───── SUPPLIED ENTRIES
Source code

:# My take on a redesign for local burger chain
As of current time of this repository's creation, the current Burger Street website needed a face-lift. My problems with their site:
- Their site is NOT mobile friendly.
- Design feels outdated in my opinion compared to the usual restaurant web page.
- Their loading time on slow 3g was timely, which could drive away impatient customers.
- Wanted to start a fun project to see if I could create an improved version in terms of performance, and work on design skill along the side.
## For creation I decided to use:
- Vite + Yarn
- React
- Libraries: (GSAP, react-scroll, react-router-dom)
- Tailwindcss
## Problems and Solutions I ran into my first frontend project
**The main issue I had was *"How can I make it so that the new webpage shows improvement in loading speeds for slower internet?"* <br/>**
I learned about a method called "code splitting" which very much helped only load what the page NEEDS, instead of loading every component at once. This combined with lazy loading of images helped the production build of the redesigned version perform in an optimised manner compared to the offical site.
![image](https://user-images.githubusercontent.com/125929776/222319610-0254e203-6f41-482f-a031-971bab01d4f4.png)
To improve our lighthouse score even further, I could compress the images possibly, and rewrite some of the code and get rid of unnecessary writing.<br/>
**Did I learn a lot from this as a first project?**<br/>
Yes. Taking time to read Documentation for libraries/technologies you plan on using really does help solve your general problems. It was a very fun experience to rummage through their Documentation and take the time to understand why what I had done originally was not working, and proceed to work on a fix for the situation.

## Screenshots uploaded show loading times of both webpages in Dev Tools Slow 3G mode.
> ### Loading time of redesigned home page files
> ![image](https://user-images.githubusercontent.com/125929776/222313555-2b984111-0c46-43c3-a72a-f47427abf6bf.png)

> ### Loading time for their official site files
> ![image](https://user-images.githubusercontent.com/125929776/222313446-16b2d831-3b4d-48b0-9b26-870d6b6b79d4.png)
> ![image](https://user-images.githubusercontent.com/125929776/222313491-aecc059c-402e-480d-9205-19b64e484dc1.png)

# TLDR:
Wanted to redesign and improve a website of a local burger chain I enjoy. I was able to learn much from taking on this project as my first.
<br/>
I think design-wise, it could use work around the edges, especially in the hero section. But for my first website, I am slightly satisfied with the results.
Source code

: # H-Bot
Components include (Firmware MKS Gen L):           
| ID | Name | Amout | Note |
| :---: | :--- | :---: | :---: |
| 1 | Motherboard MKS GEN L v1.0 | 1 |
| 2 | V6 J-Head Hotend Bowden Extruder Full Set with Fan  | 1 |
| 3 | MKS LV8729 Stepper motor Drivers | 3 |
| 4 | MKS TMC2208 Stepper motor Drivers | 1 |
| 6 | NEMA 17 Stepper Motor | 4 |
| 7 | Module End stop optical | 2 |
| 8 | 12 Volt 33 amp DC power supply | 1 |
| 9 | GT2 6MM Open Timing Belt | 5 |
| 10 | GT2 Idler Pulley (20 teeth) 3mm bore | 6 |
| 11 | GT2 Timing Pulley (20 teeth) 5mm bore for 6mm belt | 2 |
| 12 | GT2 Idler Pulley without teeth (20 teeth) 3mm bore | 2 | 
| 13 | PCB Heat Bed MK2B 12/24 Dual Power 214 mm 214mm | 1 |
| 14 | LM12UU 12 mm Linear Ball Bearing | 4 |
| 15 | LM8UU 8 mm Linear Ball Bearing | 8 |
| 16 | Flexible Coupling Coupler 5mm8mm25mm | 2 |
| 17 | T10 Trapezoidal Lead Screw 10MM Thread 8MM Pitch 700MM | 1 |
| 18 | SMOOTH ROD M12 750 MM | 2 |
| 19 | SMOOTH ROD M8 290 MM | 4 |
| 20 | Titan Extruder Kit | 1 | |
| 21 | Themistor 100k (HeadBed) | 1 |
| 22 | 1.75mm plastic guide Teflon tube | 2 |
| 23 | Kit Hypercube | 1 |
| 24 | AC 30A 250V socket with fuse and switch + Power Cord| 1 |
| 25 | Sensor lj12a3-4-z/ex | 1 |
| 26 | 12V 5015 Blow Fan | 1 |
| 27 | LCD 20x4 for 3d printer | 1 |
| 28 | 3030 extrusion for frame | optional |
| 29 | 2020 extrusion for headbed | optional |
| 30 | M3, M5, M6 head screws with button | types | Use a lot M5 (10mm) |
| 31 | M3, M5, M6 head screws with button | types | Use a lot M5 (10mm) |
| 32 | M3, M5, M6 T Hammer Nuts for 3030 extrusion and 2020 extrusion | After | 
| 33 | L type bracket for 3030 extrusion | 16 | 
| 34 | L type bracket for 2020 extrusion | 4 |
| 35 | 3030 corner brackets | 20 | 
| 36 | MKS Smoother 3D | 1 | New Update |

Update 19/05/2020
──────────
* [JOB ITEM]: Copy out all of the data above word for word, keeping every line, symbol and space unchanged.

* [OUTPUT OF THE EXERCISE]:
Source code

:# My take on a redesign for local burger chain
As of current time of this repository's creation, the current Burger Street website needed a face-lift. My problems with their site:
- Their site is NOT mobile friendly.
- Design feels outdated in my opinion compared to the usual restaurant web page.
- Their loading time on slow 3g was timely, which could drive away impatient customers.
- Wanted to start a fun project to see if I could create an improved version in terms of performance, and work on design skill along the side.
## For creation I decided to use:
- Vite + Yarn
- React
- Libraries: (GSAP, react-scroll, react-router-dom)
- Tailwindcss
## Problems and Solutions I ran into my first frontend project
**The main issue I had was *"How can I make it so that the new webpage shows improvement in loading speeds for slower internet?"* <br/>**
I learned about a method called "code splitting" which very much helped only load what the page NEEDS, instead of loading every component at once. This combined with lazy loading of images helped the production build of the redesigned version perform in an optimised manner compared to the offical site.
![image](https://user-images.githubusercontent.com/125929776/222319610-0254e203-6f41-482f-a031-971bab01d4f4.png)
To improve our lighthouse score even further, I could compress the images possibly, and rewrite some of the code and get rid of unnecessary writing.<br/>
**Did I learn a lot from this as a first project?**<br/>
Yes. Taking time to read Documentation for libraries/technologies you plan on using really does help solve your general problems. It was a very fun experience to rummage through their Documentation and take the time to understand why what I had done originally was not working, and proceed to work on a fix for the situation.

## Screenshots uploaded show loading times of both webpages in Dev Tools Slow 3G mode.
> ### Loading time of redesigned home page files
> ![image](https://user-images.githubusercontent.com/125929776/222313555-2b984111-0c46-43c3-a72a-f47427abf6bf.png)

> ### Loading time for their official site files
> ![image](https://user-images.githubusercontent.com/125929776/222313446-16b2d831-3b4d-48b0-9b26-870d6b6b79d4.png)
> ![image](https://user-images.githubusercontent.com/125929776/222313491-aecc059c-402e-480d-9205-19b64e484dc1.png)

# TLDR:
Wanted to redesign and improve a website of a local burger chain I enjoy. I was able to learn much from taking on this project as my first.
<br/>
I think design-wise, it could use work around the edges, especially in the hero section. But for my first website, I am slightly satisfied with the results.
Source code

: # H-Bot
Components include (Firmware MKS Gen L):           
| ID | Name | Amout | Note |
| :---: | :--- | :---: | :---: |
| 1 | Motherboard MKS GEN L v1.0 | 1 |
| 2 | V6 J-Head Hotend Bowden Extruder Full Set with Fan  | 1 |
| 3 | MKS LV8729 Stepper motor Drivers | 3 |
| 4 | MKS TMC2208 Stepper motor Drivers | 1 |
| 6 | NEMA 17 Stepper Motor | 4 |
| 7 | Module End stop optical | 2 |
| 8 | 12 Volt 33 amp DC power supply | 1 |
| 9 | GT2 6MM Open Timing Belt | 5 |
| 10 | GT2 Idler Pulley (20 teeth) 3mm bore | 6 |
| 11 | GT2 Timing Pulley (20 teeth) 5mm bore for 6mm belt | 2 |
| 12 | GT2 Idler Pulley without teeth (20 teeth) 3mm bore | 2 | 
| 13 | PCB Heat Bed MK2B 12/24 Dual Power 214 mm 214mm | 1 |
| 14 | LM12UU 12 mm Linear Ball Bearing | 4 |
| 15 | LM8UU 8 mm Linear Ball Bearing | 8 |
| 16 | Flexible Coupling Coupler 5mm8mm25mm | 2 |
| 17 | T10 Trapezoidal Lead Screw 10MM Thread 8MM Pitch 700MM | 1 |
| 18 | SMOOTH ROD M12 750 MM | 2 |
| 19 | SMOOTH ROD M8 290 MM | 4 |
| 20 | Titan Extruder Kit | 1 | |
| 21 | Themistor 100k (HeadBed) | 1 |
| 22 | 1.75mm plastic guide Teflon tube | 2 |
| 23 | Kit Hypercube | 1 |
| 24 | AC 30A 250V socket with fuse and switch + Power Cord| 1 |
| 25 | Sensor lj12a3-4-z/ex | 1 |
| 26 | 12V 5015 Blow Fan | 1 |
| 27 | LCD 20x4 for 3d printer | 1 |
| 28 | 3030 extrusion for frame | optional |
| 29 | 2020 extrusion for headbed | optional |
| 30 | M3, M5, M6 head screws with button | types | Use a lot M5 (10mm) |
| 31 | M3, M5, M6 head screws with button | types | Use a lot M5 (10mm) |
| 32 | M3, M5, M6 T Hammer Nuts for 3030 extrusion and 2020 extrusion | After | 
| 33 | L type bracket for 3030 extrusion | 16 | 
| 34 | L type bracket for 2020 extrusion | 4 |
| 35 | 3030 corner brackets | 20 | 
| 36 | MKS Smoother 3D | 1 | New Update |

Update 19/05/2020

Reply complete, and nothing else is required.